[MATERIAL FOR THE TASK — start]
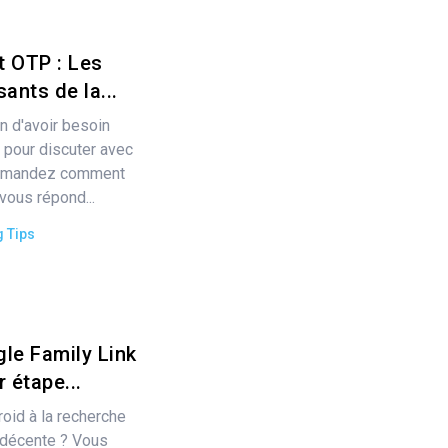
ot OTP : Les
ants de la...
n d'avoir besoin
n pour discuter avec
 demandez comment
vous répond...
g Tips
le Family Link
 étape...
oid à la recherche
e décente ? Vous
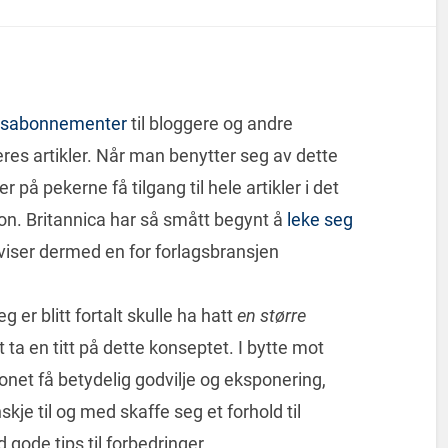
tisabonnementer
til bloggere og andre
deres artikler. Når man benytter seg av dette
 på pekerne få tilgang til hele artikler i det
kon. Britannica har så smått begynt å
leke seg
viser dermed en for forlagsbransjen
eg er blitt fortalt skulle ha hatt
en større
t ta en titt på dette konseptet. I bytte mot
onet få betydelig godvilje og eksponering,
je til og med skaffe seg et forhold til
ode tips til forbedringer.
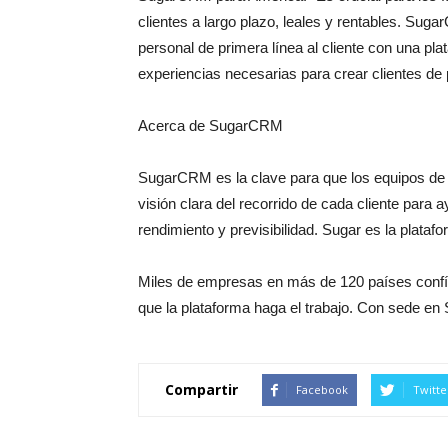
clientes a largo plazo, leales y rentables. Su
personal de primera línea al cliente con una plata
experiencias necesarias para crear clientes de 
Acerca de SugarCRM
SugarCRM es la clave para que los equipos de m
visión clara del recorrido de cada cliente para
rendimiento y previsibilidad. Sugar es la platafo
Miles de empresas en más de 120 países confían
que la plataforma haga el trabajo. Con sede en 
Compartir
Facebook
Twitte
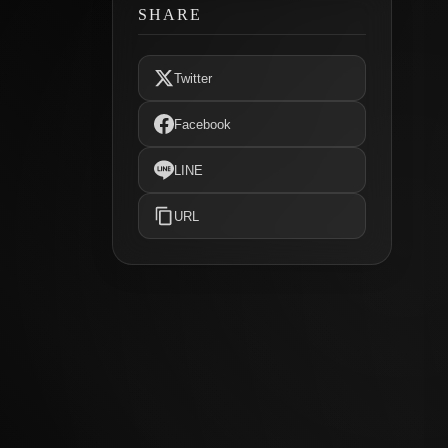
SHARE
Twitter
Facebook
LINE
URL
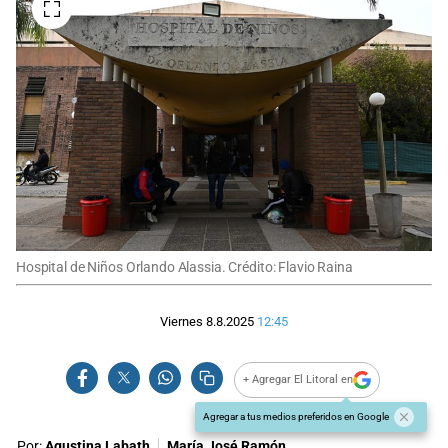
Hospital de Niños Orlando Alassia. Crédito: Flavio Raina
Viernes 8.8.2025
12:45
+ Agregar El Litoral en
Agregar a tus medios preferidos en Google
Por:
Agustina Labath
María José Ramón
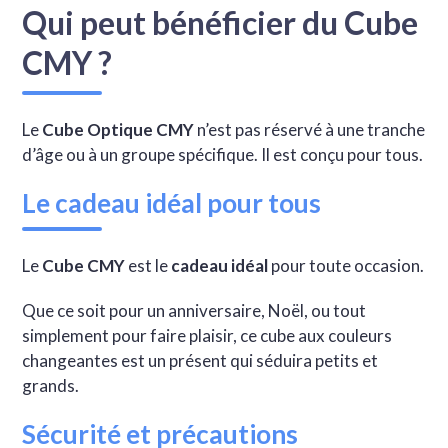
Qui peut bénéficier du Cube
CMY ?
Le
Cube Optique CMY
n’est pas réservé à une tranche
d’âge ou à un groupe spécifique. Il est conçu pour tous.
Le cadeau idéal pour tous
Le
Cube CMY
est le
cadeau idéal
pour toute occasion.
Que ce soit pour un anniversaire, Noël, ou tout
simplement pour faire plaisir, ce cube aux couleurs
changeantes est un présent qui séduira petits et
grands.
Sécurité et précautions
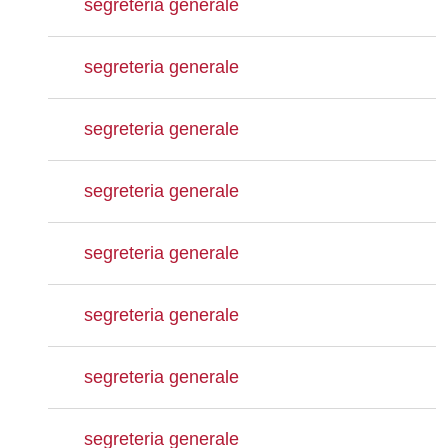
segreteria generale
segreteria generale
segreteria generale
segreteria generale
segreteria generale
segreteria generale
segreteria generale
segreteria generale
[MATERIAL FOR THE TASK — finish]
## PROBLEM STATEMENT:
Lay out every line of text in the records above as a JSON list of strings, one string per line, with blank lines omitted. Leave the pictures out of the answer.

## SOLUTION FOR THIS EXERCISE:
[
  "ot OTP : Les",
  "ants de la...",
  "n d'avoir besoin",
  "n pour discuter avec",
  " demandez comment",
  "vous répond...",
  "g Tips",
  "le Family Link",
  " étape...",
  "oid à la recherche",
  "e décente ? Vous",
  "tisabonnementer",
  "til bloggere og andre",
  "deres artikler. Når man benytter seg av dette",
  " på pekerne få tilgang til hele artikler i det",
  "kon. Britannica har så smått begynt å",
  "leke seg",
  "viser dermed en for forlagsbransjen",
  "eg er blitt fortalt skulle ha hatt",
  "en større",
  "t ta en titt på dette konseptet. I bytte mot",
  "onet få betydelig godvilje og eksponering,",
  "je til og med skaffe seg et forhold til",
  "ode tips til forbedringer.",
  "clientes a largo plazo, leales y rentables. Su",
  "personal de primera línea al cliente con una plata",
  "experiencias necesarias para crear clientes de ",
  "Acerca de SugarCRM",
  "SugarCRM es la clave para que los equipos de m",
  "visión clara del recorrido de cada cliente para",
  "rendimiento y previsibilidad. Sugar es la platafo",
  "Miles de empresas en más de 120 países confían",
  "que la plataforma haga el trabajo. Con sede en ",
  "Compartir",
  "Facebook",
  "Twitte",
  "SHARE",
  "Twitter",
  "Facebook",
  "LINE",
  "URL",
  "Hospital de Niños Orlando Alassia. Crédito: Flavio Raina",
  "Viernes 8.8.2025",
  "12:45",
  "+ Agregar El Litoral en",
  "Agregar a tus medios preferidos en Google",
  "Por:",
  "Agustina Labath",
  "María José Ramón",
  "Qui peut bénéficier du Cube",
  "CMY ?",
  "Le",
  "Cube Optique CMY",
  "n’est pas réservé à une tranche",
  "d’âge ou à un groupe spécifique. Il est conçu pour tous.",
  "Le cadeau idéal pour tous",
  "Le",
  "Cube CMY",
  "est le",
  "cadeau idéal",
  "pour toute occasion.",
  "Que ce soit pour un anniversaire, Noël, ou tout",
  "simplement pour faire plaisir, ce cube aux couleurs",
  "changeantes est un présent qui séduira petits et",
  "grands.",
  "Sécurité et précautions",
  "segreteria generale",
  "segreteria generale",
  "segreteria generale",
  "segreteria generale",
  "segreteria generale",
  "segreteria generale",
  "segreteria generale",
  "segreteria generale"
]